全日本少年硬式野球連盟ヤングリーグの新潟ヤングが、26日に開幕するヤングリーグ春季大会(岡山県)に4年ぶり4度目の出場をする。昨年10月の北日本支部代表決定戦で南東北ヤング(福島)を8-1で破り、全国切符を手にした。初戦の相手はヤングKIXBC・21とオール住之江の連合チーム(大阪支部)。丸山飛馬投手(燕中3年=内野手兼任)は「三振をいっぱい取りたい」と初戦に挑む。
丸山が右横手から投じたボールがミットに乾いた音を響かせた。現役メンバー初の大舞台ながら「強気で投げたい」と臆していない。エース格は青木隆太投手(木崎中3年)だが、投手には3日間120球の球数制限がある。総力戦が想定されるだけに投球練習は真剣だった。
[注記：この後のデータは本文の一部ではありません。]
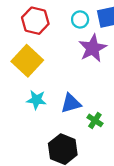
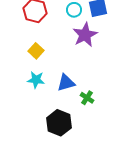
yellow square: (27, 61) -> (36, 51), moved, size x0.6

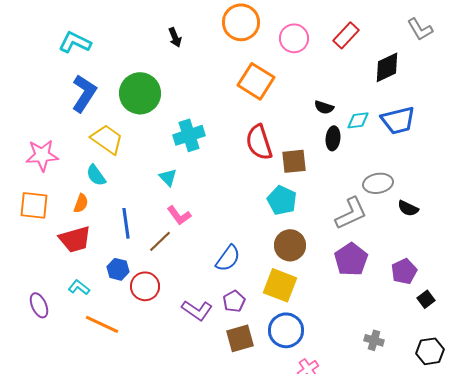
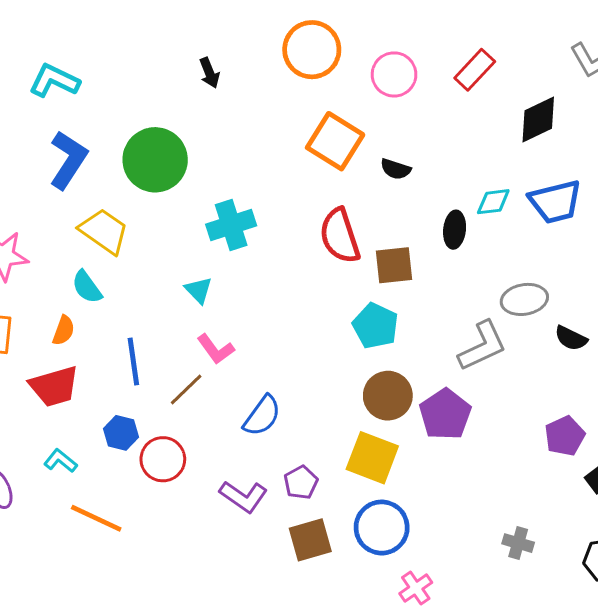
black semicircle: (324, 107) -> (396, 169), moved
blue semicircle: (228, 258) -> (262, 416), moved
purple pentagon: (351, 259) -> (445, 414), moved

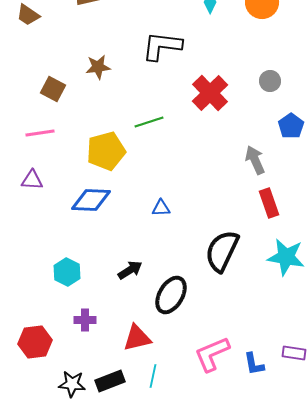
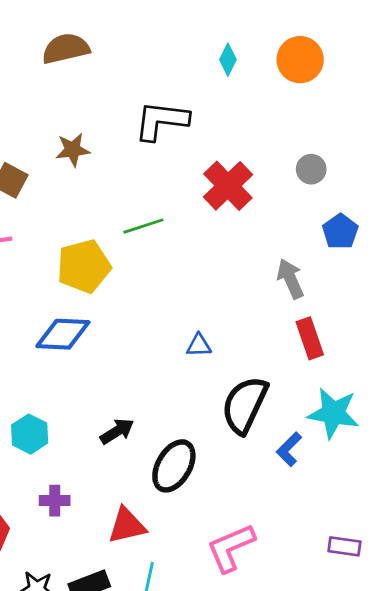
blue triangle: (161, 208) -> (199, 345), moved
blue L-shape: (254, 364) -> (289, 449), moved, turned 55

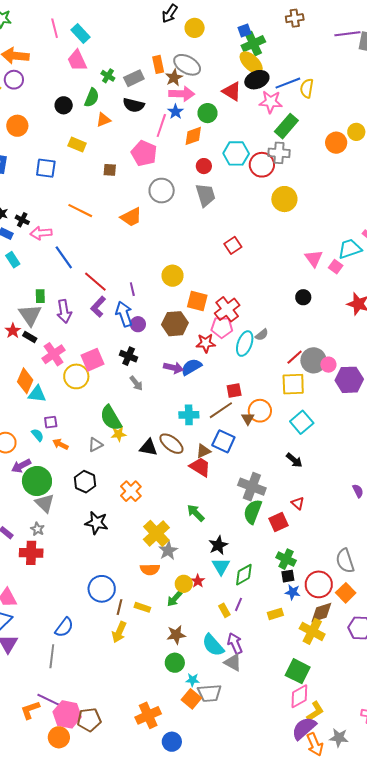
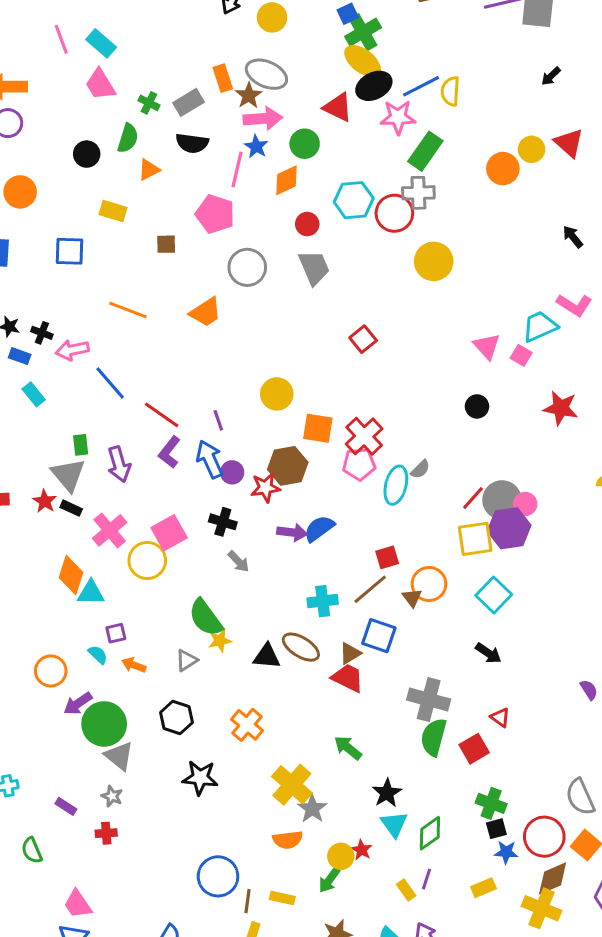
red star: (206, 343) -> (265, 488), moved
purple hexagon: (349, 380) -> (509, 528), moved
red cross: (31, 553) -> (106, 833), size x0.6

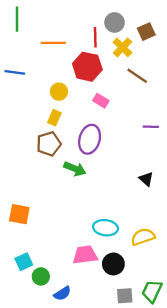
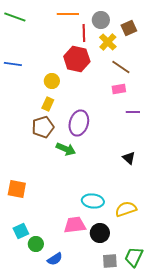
green line: (17, 19) -> (15, 17), turned -70
orange line: (53, 43) -> (68, 14), moved
pink rectangle: (101, 101) -> (119, 89), moved, turned -40

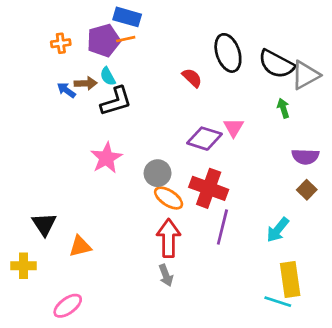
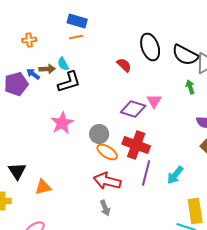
purple pentagon: (104, 40) -> (16, 84), moved
cyan arrow: (278, 230) -> (175, 175), moved
red arrow: (169, 238) -> (107, 181), turned -76

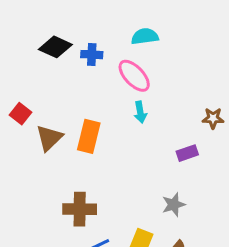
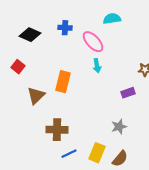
cyan semicircle: (145, 36) -> (112, 19), moved
black diamond: (55, 47) -> (30, 35), moved
brown triangle: (49, 138) -> (36, 96), moved

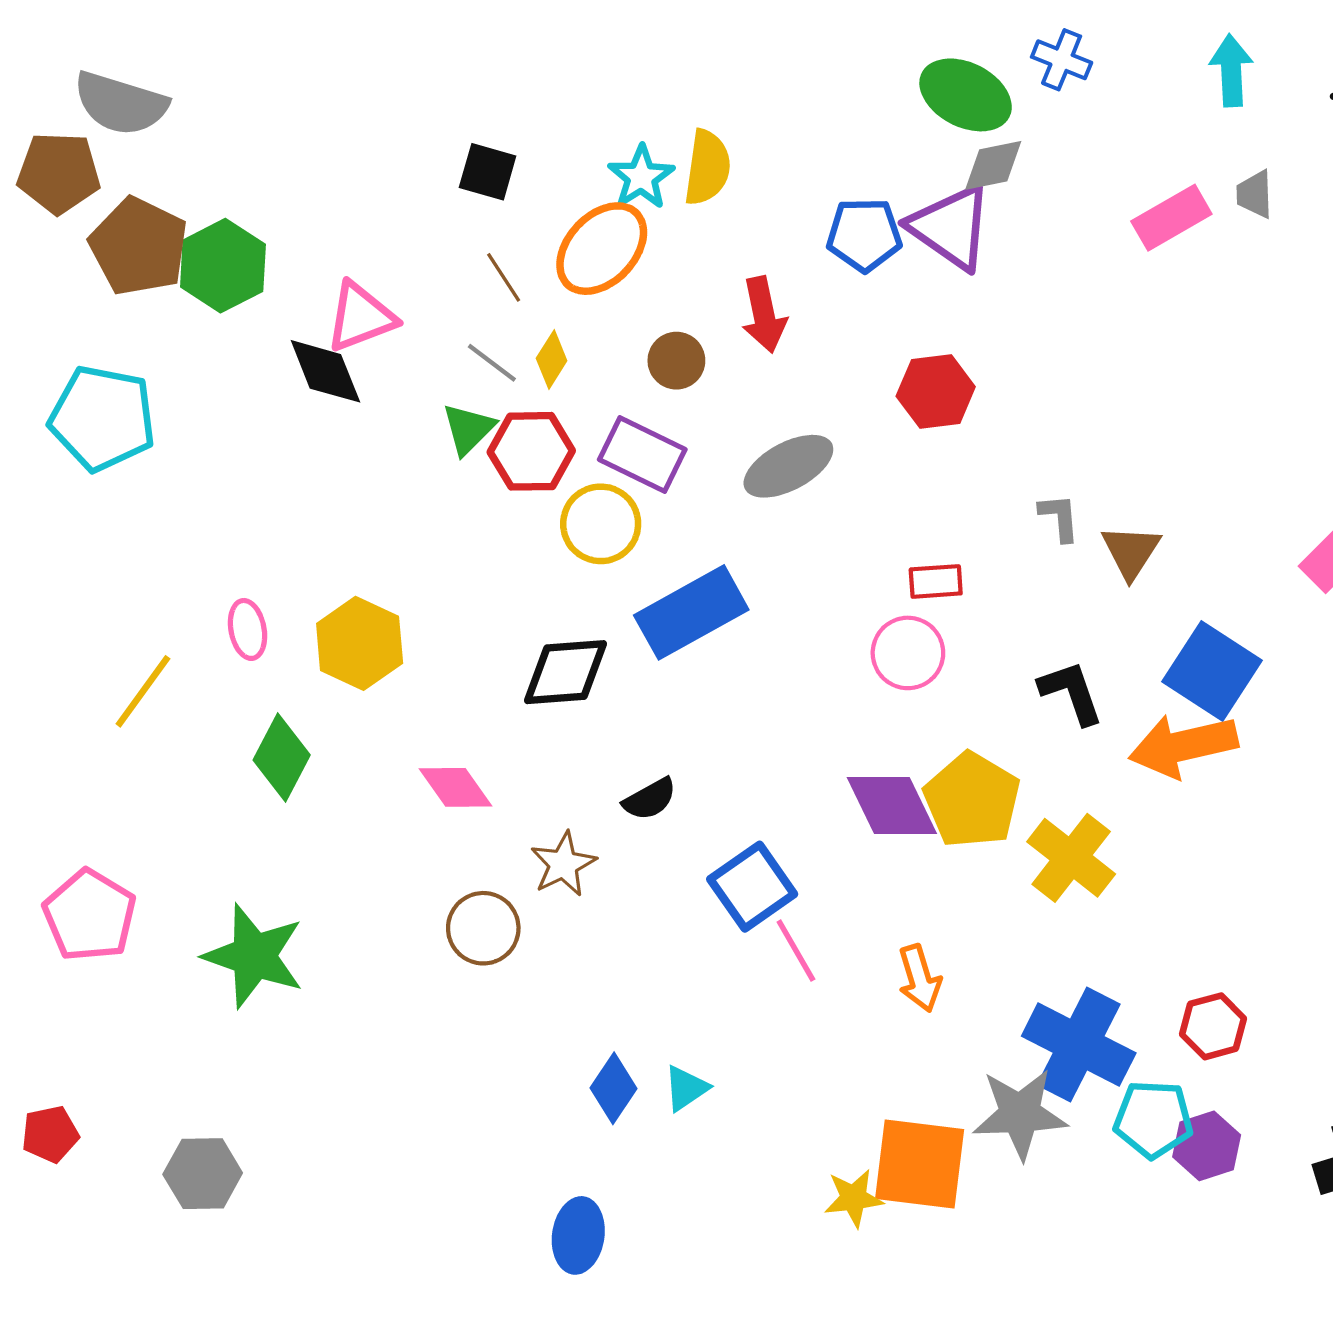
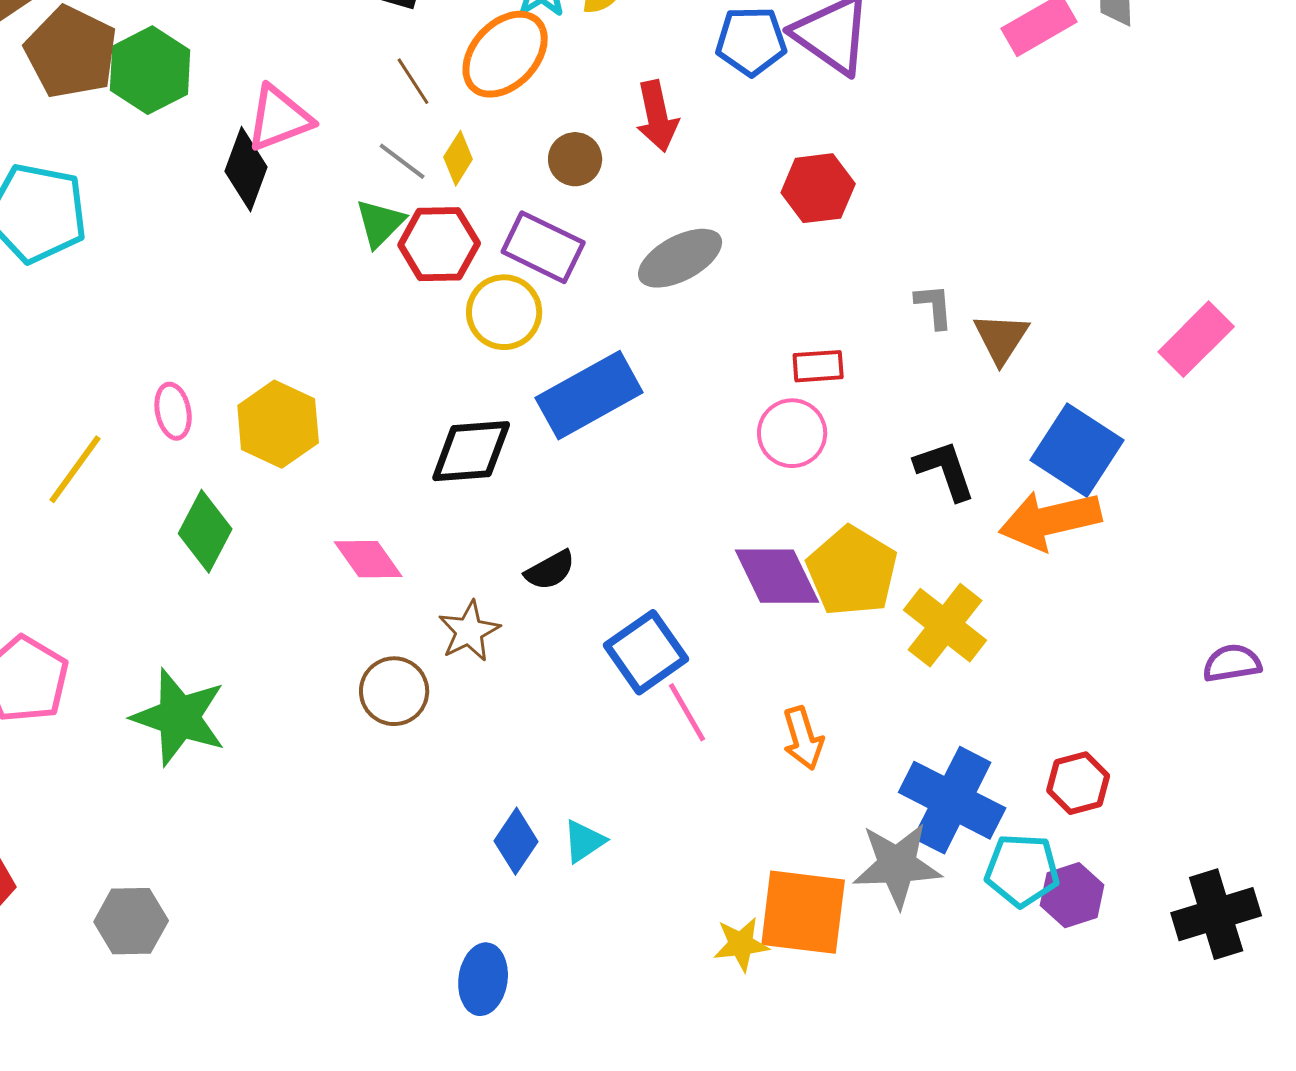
black diamond: (325, 371) -> (246, 169), turned 42

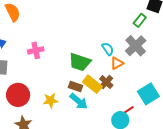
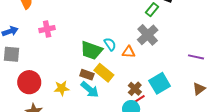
cyan semicircle: (108, 49) -> (110, 44), moved
pink cross: (36, 50) -> (47, 29), moved
orange triangle: (117, 63) -> (129, 52), turned 32
brown cross: (106, 82) -> (135, 89), moved

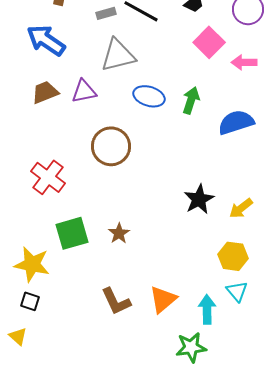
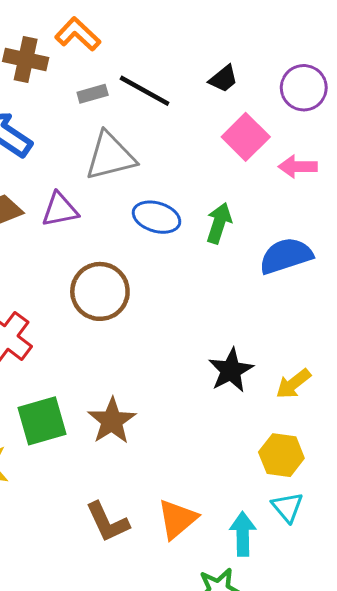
brown star: (119, 233) -> (112, 421), size x1.5

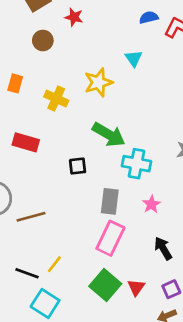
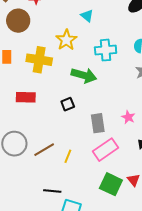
brown circle: (43, 40) -> (18, 21), size x1.5
yellow cross: (56, 99) -> (39, 60), size x1.4
cyan cross: (137, 164) -> (106, 50), moved
pink rectangle: (110, 238) -> (105, 150), turned 45
yellow line: (54, 264) -> (68, 156), moved

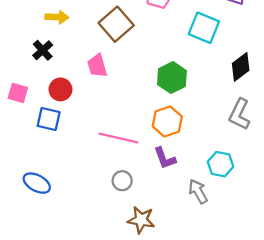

名前の飛馬(ひゅうま)はマンガ「巨人の星」の主人公・星飛雄馬から両親が名付けた。ところが丸山はヤクルトの大ファン。目標とする投手も現監督の高津臣吾だ。YouTube動画で投球法とフォームをチェック。「変化球がすごい」と高津の現役時代の“代名詞”シンカーの習得に取り組んでいる。
新潟ヤングの全体練習日は土日と祝日で、自由参加の練習日を月曜と木曜に設けている。丸山は実家のある燕市から新潟市内の練習場を往復。自由参加練習はパスするが、自主トレは誰よりも熱心だ。燕市の実家は溶接工場を営んでいる。その工場の一角にネットを張り、父心さん(45)とマンツーマンでトス打撃。父の構えるミット目がけて投球練習も繰り返す。日替わりで上半身と下半身の強化にも努める。「高校でも野球を続けたい。新潟ヤングは育成に力を入れているところがいいと思う」。初の全国のマウンドを丸山は成長への1歩にする。【涌井幹雄】
<藤田は水泳との二刀流>
4番の藤田翔太郎内野手(葵中3年)は野球と水泳の“二刀流”だ。実家のある加茂市のスイミングクラブ、加茂ACにも所属し個人メドレーに取り組んでいる。高校では野球に絞るつもりで「全国大会は打撃でチームに貢献したい」。
<青木と水沢が投打の軸>
投打の中心、青木隆太投手と主将の水沢海志捕手(木戸中3年=投手兼任)は小学時代から軟式チームでバッテリーを組んできた。「その日の調子に関係なく抑えたい」と青木。水沢主将は「球に伸びがあって、自分が打席に立っていたら嫌だなと思う」と青木を信頼していた。